> _Work instructions_
Among the lines below, list those containing the string "picture".

Saved entries
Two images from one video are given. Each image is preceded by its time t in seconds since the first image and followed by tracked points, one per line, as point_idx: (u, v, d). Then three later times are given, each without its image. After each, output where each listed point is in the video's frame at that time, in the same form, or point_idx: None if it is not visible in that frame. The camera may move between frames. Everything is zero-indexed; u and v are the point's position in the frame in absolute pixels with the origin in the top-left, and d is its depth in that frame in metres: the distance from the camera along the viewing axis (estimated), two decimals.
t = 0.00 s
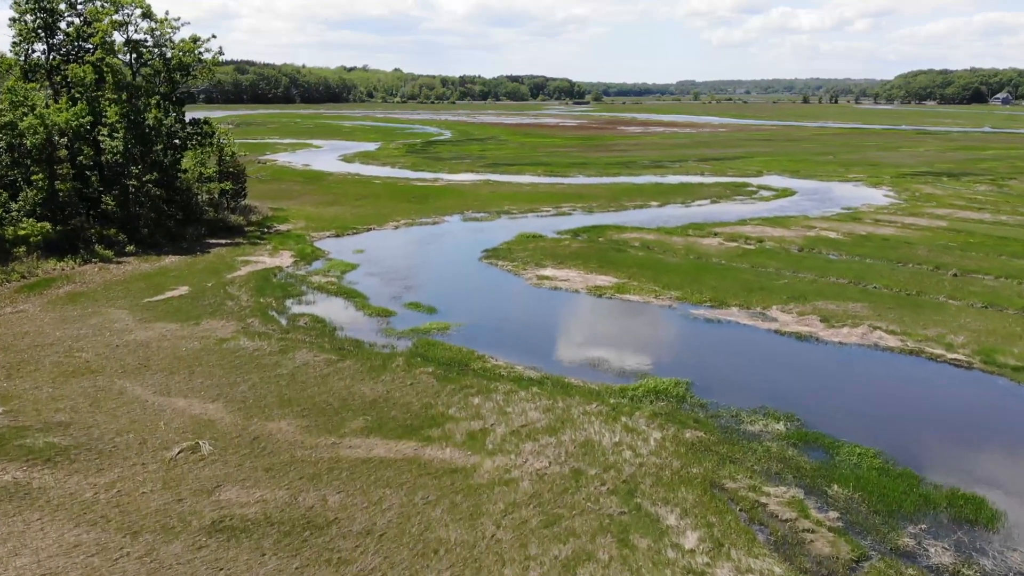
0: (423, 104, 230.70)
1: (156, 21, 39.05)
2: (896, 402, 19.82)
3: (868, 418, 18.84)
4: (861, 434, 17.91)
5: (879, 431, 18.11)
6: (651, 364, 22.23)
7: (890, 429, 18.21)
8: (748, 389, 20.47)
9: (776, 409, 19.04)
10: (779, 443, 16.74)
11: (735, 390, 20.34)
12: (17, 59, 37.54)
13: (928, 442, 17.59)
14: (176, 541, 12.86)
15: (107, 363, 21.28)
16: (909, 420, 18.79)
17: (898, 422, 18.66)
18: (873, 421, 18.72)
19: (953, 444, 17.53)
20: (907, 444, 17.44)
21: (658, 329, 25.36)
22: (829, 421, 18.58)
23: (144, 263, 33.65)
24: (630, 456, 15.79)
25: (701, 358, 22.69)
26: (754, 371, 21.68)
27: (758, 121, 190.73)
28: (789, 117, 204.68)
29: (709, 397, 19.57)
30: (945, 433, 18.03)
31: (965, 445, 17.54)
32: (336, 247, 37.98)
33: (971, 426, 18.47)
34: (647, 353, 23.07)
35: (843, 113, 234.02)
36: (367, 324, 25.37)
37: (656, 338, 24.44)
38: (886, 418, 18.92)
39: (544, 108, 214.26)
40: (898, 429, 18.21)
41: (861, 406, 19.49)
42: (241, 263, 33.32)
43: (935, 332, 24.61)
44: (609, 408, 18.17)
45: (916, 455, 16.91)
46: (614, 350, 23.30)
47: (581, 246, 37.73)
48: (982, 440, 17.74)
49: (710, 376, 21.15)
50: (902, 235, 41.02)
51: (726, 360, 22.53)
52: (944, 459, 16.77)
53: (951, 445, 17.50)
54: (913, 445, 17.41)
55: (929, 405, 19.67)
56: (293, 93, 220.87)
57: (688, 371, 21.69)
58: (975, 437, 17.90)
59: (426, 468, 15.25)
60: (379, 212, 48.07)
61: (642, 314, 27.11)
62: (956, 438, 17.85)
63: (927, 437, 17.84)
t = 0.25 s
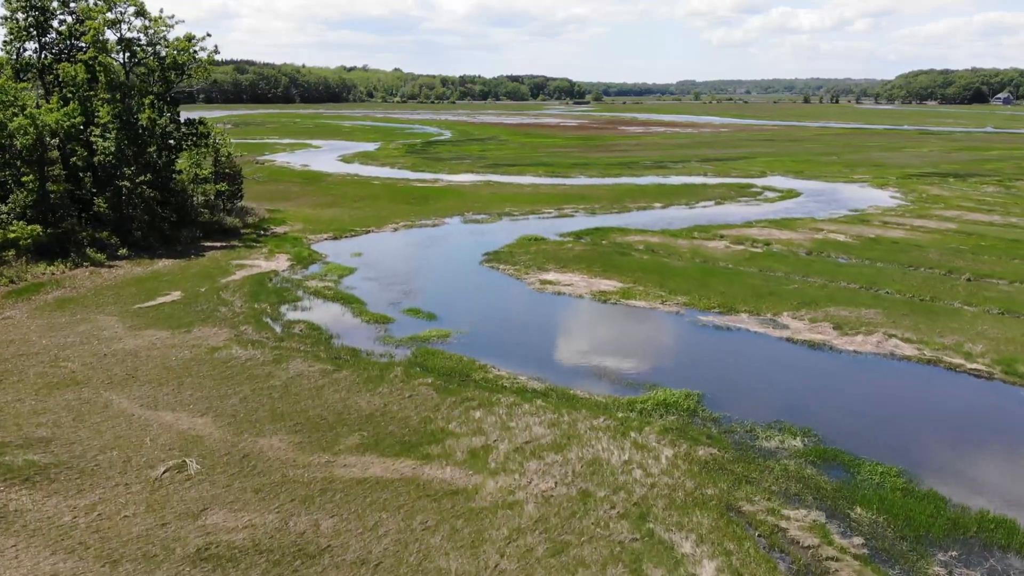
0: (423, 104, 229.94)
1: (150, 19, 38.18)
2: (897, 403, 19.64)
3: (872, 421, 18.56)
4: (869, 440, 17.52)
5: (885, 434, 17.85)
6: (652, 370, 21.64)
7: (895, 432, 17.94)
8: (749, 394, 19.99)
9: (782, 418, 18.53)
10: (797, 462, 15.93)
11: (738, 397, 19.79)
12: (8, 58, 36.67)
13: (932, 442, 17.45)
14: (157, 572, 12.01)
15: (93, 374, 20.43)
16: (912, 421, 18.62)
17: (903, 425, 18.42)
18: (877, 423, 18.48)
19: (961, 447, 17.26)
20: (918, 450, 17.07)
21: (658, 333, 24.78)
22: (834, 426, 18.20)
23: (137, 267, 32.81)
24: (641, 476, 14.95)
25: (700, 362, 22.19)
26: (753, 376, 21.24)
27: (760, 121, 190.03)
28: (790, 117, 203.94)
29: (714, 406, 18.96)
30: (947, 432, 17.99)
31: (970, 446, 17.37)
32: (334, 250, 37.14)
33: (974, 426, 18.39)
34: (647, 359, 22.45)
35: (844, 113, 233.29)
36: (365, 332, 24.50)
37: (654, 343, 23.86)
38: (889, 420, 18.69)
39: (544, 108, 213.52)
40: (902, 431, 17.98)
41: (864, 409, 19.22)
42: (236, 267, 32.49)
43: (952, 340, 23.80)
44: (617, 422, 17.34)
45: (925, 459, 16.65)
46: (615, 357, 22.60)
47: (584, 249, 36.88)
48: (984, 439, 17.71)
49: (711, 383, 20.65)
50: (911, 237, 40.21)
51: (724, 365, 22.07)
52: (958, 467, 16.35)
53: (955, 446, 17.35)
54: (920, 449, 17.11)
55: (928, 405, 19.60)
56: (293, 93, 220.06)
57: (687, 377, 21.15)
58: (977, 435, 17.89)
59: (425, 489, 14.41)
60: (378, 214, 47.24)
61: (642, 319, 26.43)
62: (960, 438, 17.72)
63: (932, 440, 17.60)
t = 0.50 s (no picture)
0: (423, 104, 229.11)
1: (143, 17, 37.38)
2: (899, 408, 19.38)
3: (876, 428, 18.21)
4: (880, 450, 17.07)
5: (892, 442, 17.49)
6: (655, 378, 20.93)
7: (903, 440, 17.59)
8: (752, 403, 19.41)
9: (790, 429, 17.95)
10: (817, 482, 15.10)
11: (743, 406, 19.16)
12: None
13: (937, 447, 17.24)
14: None
15: (78, 386, 19.59)
16: (916, 426, 18.35)
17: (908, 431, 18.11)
18: (881, 429, 18.18)
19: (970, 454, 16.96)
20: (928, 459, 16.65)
21: (657, 339, 24.15)
22: (841, 435, 17.76)
23: (129, 272, 31.96)
24: (653, 499, 14.12)
25: (699, 369, 21.59)
26: (753, 383, 20.71)
27: (761, 121, 189.24)
28: (792, 117, 203.23)
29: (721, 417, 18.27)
30: (949, 435, 17.86)
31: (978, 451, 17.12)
32: (331, 253, 36.31)
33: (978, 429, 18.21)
34: (648, 366, 21.75)
35: (846, 113, 232.54)
36: (362, 340, 23.64)
37: (654, 349, 23.20)
38: (893, 425, 18.39)
39: (545, 108, 212.86)
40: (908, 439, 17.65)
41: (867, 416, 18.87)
42: (230, 271, 31.65)
43: (970, 349, 22.97)
44: (625, 439, 16.49)
45: (936, 467, 16.31)
46: (617, 364, 21.84)
47: (587, 252, 36.05)
48: (988, 442, 17.59)
49: (712, 391, 20.06)
50: (921, 240, 39.39)
51: (724, 371, 21.50)
52: (972, 477, 15.93)
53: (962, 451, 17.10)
54: (929, 458, 16.72)
55: (924, 407, 19.53)
56: (293, 94, 219.27)
57: (687, 384, 20.52)
58: (978, 436, 17.82)
59: (425, 513, 13.58)
60: (377, 216, 46.42)
61: (642, 324, 25.72)
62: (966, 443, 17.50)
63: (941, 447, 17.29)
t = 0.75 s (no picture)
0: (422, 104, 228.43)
1: (136, 15, 36.58)
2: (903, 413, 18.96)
3: (884, 435, 17.70)
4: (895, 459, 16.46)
5: (902, 449, 16.97)
6: (659, 386, 20.13)
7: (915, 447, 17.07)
8: (756, 412, 18.70)
9: (802, 440, 17.22)
10: (838, 505, 14.27)
11: (750, 417, 18.40)
12: None
13: (943, 452, 16.87)
14: None
15: (63, 399, 18.76)
16: (923, 431, 17.95)
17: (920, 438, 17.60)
18: (888, 436, 17.70)
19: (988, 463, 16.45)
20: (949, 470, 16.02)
21: (656, 344, 23.56)
22: (851, 443, 17.16)
23: (121, 276, 31.13)
24: (666, 524, 13.29)
25: (699, 377, 20.87)
26: (754, 391, 20.03)
27: (762, 121, 188.53)
28: (793, 117, 202.52)
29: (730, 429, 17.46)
30: (952, 439, 17.55)
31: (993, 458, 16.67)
32: (328, 256, 35.46)
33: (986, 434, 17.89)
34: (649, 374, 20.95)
35: (846, 112, 232.10)
36: (359, 349, 22.79)
37: (652, 354, 22.60)
38: (901, 431, 17.93)
39: (545, 108, 212.16)
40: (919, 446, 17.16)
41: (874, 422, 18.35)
42: (224, 275, 30.82)
43: (990, 359, 22.16)
44: (635, 457, 15.66)
45: (953, 476, 15.81)
46: (620, 373, 21.00)
47: (590, 256, 35.21)
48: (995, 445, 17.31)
49: (714, 399, 19.33)
50: (931, 244, 38.57)
51: (724, 378, 20.82)
52: (994, 489, 15.36)
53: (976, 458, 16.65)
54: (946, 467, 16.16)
55: (922, 410, 19.24)
56: (292, 94, 218.58)
57: (689, 393, 19.75)
58: (977, 440, 17.53)
59: (423, 540, 12.75)
60: (376, 218, 45.62)
61: (643, 330, 24.94)
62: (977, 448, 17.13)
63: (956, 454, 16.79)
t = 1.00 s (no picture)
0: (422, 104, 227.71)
1: (129, 13, 35.79)
2: (909, 419, 18.44)
3: (891, 441, 17.20)
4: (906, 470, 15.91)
5: (909, 457, 16.49)
6: (663, 398, 19.30)
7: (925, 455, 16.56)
8: (761, 424, 17.98)
9: (812, 453, 16.56)
10: (862, 531, 13.45)
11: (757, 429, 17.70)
12: None
13: (941, 456, 16.56)
14: None
15: (46, 414, 17.93)
16: (929, 435, 17.50)
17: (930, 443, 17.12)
18: (885, 440, 17.37)
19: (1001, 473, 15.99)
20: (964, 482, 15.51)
21: (650, 348, 23.13)
22: (854, 452, 16.66)
23: (112, 281, 30.31)
24: (681, 553, 12.48)
25: (699, 386, 20.15)
26: (756, 400, 19.36)
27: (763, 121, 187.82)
28: (794, 117, 202.15)
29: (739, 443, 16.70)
30: (949, 442, 17.27)
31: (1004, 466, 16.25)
32: (326, 260, 34.62)
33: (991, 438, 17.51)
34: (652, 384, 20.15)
35: (847, 112, 231.43)
36: (357, 359, 21.92)
37: (647, 359, 22.16)
38: (907, 436, 17.44)
39: (545, 108, 211.35)
40: (927, 453, 16.63)
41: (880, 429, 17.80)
42: (218, 281, 29.98)
43: (1010, 370, 21.34)
44: (646, 477, 14.85)
45: (965, 484, 15.37)
46: (623, 384, 20.15)
47: (594, 259, 34.36)
48: (998, 447, 17.05)
49: (709, 404, 18.93)
50: (942, 247, 37.75)
51: (723, 387, 20.12)
52: (1006, 500, 14.93)
53: (987, 465, 16.23)
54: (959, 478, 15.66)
55: (916, 412, 18.97)
56: (292, 94, 217.91)
57: (690, 404, 19.01)
58: (974, 442, 17.29)
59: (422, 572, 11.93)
60: (375, 220, 44.81)
61: (642, 338, 24.12)
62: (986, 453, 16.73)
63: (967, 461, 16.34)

> _Worked solution_
t = 0.50 s (no picture)
t = 0.75 s (no picture)
t = 1.00 s (no picture)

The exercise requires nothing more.